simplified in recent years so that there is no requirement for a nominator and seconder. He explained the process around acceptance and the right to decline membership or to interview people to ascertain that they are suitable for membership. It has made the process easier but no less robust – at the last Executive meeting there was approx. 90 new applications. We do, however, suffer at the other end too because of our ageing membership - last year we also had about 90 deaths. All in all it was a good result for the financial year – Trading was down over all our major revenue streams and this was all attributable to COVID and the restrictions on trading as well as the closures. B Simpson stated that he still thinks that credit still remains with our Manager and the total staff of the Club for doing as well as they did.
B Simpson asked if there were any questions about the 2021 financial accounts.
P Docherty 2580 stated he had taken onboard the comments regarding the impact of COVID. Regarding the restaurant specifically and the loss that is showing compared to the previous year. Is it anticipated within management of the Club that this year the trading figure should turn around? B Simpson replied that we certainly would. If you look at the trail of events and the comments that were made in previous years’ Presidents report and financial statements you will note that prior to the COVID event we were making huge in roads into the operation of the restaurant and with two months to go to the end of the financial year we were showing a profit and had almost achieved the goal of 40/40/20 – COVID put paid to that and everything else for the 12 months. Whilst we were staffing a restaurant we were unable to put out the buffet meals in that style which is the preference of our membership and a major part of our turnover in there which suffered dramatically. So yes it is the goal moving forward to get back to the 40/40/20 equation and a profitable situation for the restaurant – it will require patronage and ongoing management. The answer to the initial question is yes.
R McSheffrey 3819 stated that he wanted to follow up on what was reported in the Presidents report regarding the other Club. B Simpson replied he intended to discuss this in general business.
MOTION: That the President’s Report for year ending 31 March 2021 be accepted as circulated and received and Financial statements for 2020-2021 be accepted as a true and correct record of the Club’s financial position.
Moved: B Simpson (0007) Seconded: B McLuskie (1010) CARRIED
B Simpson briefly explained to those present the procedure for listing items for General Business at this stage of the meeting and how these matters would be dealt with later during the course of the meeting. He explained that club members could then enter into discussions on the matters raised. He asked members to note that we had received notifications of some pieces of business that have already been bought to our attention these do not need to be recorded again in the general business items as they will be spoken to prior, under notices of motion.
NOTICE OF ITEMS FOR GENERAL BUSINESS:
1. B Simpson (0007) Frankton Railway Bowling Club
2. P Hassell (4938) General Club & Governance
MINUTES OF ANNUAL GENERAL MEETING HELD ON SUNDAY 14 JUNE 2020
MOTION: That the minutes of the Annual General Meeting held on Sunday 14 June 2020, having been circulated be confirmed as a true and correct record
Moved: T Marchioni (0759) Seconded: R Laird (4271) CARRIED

==

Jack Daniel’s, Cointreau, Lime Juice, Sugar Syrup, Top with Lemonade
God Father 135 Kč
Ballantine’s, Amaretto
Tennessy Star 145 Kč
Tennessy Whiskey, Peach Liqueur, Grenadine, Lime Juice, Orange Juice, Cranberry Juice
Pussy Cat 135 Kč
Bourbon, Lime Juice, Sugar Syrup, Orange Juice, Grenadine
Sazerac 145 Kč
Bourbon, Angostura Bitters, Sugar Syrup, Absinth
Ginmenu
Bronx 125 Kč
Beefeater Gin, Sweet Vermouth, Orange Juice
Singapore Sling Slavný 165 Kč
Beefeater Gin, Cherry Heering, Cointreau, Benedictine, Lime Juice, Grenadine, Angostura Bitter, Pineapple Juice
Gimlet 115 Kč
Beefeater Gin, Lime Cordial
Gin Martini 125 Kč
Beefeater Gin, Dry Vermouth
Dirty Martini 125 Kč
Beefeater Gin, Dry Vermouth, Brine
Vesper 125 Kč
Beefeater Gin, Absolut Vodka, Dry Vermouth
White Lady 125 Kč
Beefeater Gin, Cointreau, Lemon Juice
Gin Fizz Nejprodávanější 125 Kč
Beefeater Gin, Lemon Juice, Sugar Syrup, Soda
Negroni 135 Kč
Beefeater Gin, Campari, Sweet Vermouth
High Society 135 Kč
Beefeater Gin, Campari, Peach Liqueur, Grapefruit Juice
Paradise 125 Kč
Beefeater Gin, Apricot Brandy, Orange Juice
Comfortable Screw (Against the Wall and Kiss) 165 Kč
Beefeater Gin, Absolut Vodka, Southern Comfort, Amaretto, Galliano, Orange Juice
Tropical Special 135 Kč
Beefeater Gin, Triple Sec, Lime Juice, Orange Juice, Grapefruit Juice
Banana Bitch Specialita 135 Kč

* * *

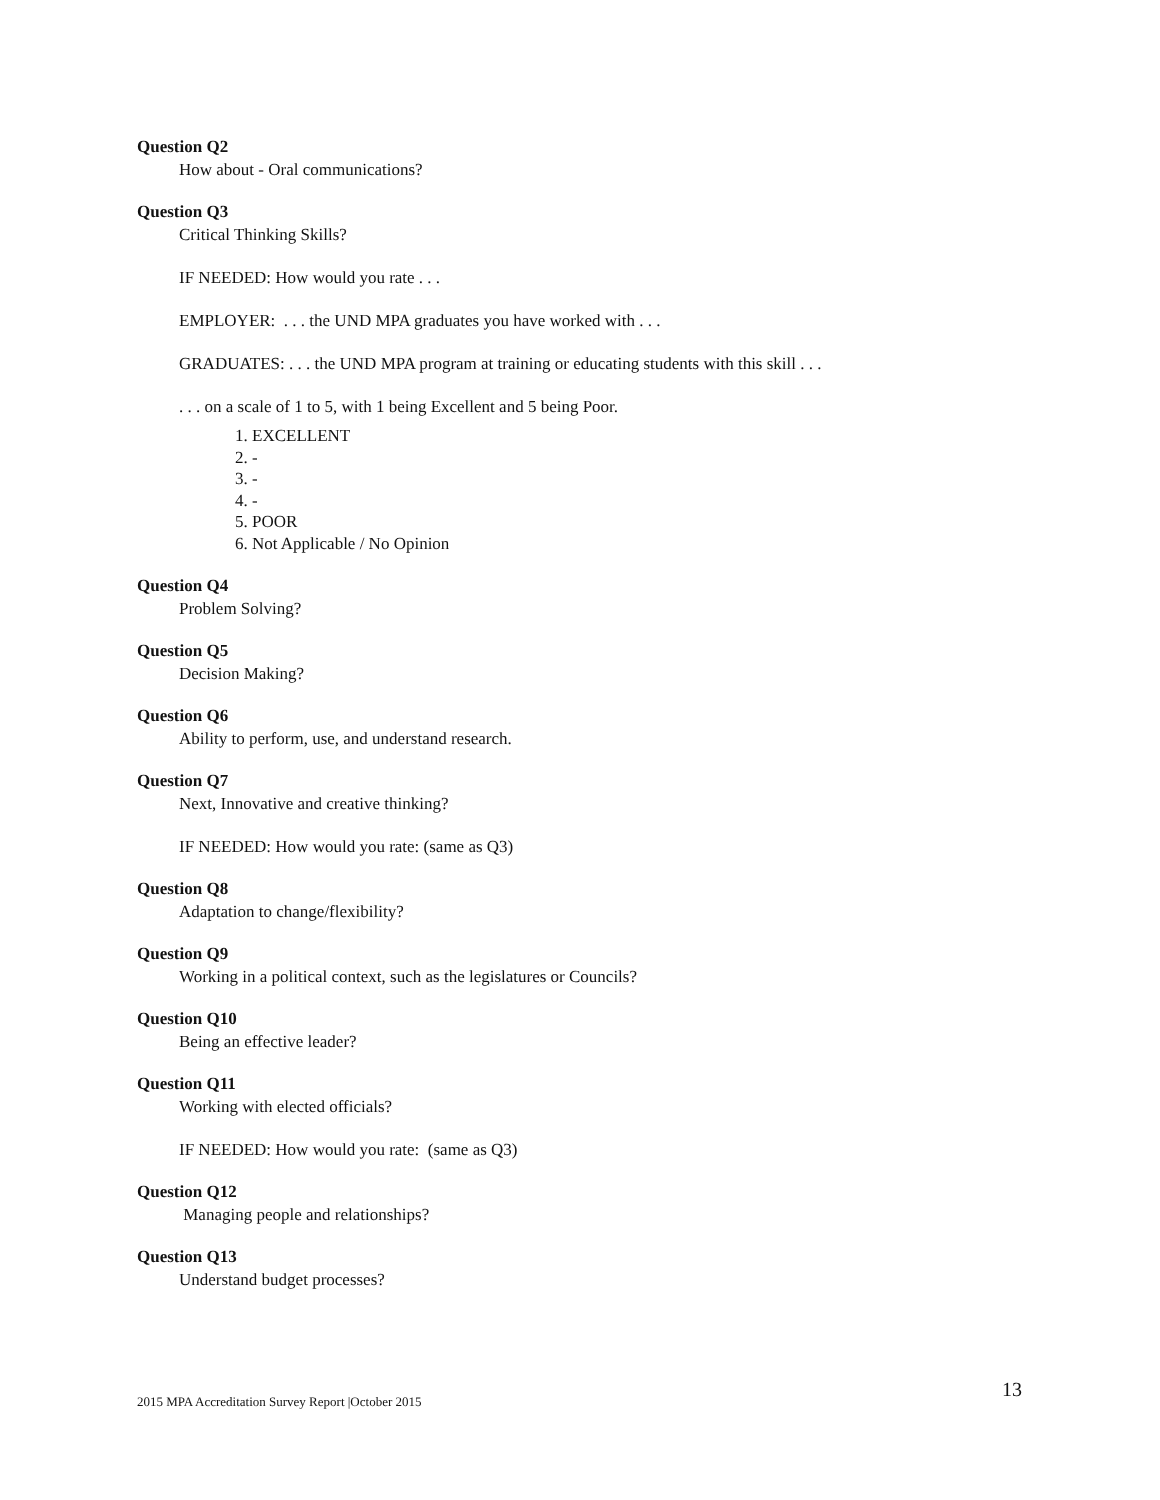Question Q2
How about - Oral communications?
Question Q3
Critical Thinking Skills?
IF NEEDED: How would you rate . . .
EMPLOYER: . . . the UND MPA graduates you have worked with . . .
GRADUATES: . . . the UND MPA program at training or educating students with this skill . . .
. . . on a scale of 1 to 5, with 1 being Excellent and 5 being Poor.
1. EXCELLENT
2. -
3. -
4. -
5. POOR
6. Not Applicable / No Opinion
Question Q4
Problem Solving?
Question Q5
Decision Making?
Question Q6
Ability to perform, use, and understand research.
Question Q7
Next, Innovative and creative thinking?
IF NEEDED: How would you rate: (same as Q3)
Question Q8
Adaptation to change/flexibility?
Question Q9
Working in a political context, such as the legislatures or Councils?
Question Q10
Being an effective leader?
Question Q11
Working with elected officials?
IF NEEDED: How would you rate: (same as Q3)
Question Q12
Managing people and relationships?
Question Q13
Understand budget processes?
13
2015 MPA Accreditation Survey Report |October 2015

• _What you are asked to do_
Return each line of the data where the word "Liqueur" appears.

• _Exercise response_
Tennessy Whiskey, Peach Liqueur, Grenadine, Lime Juice, Orange Juice, Cranberry Juice
Beefeater Gin, Campari, Peach Liqueur, Grapefruit Juice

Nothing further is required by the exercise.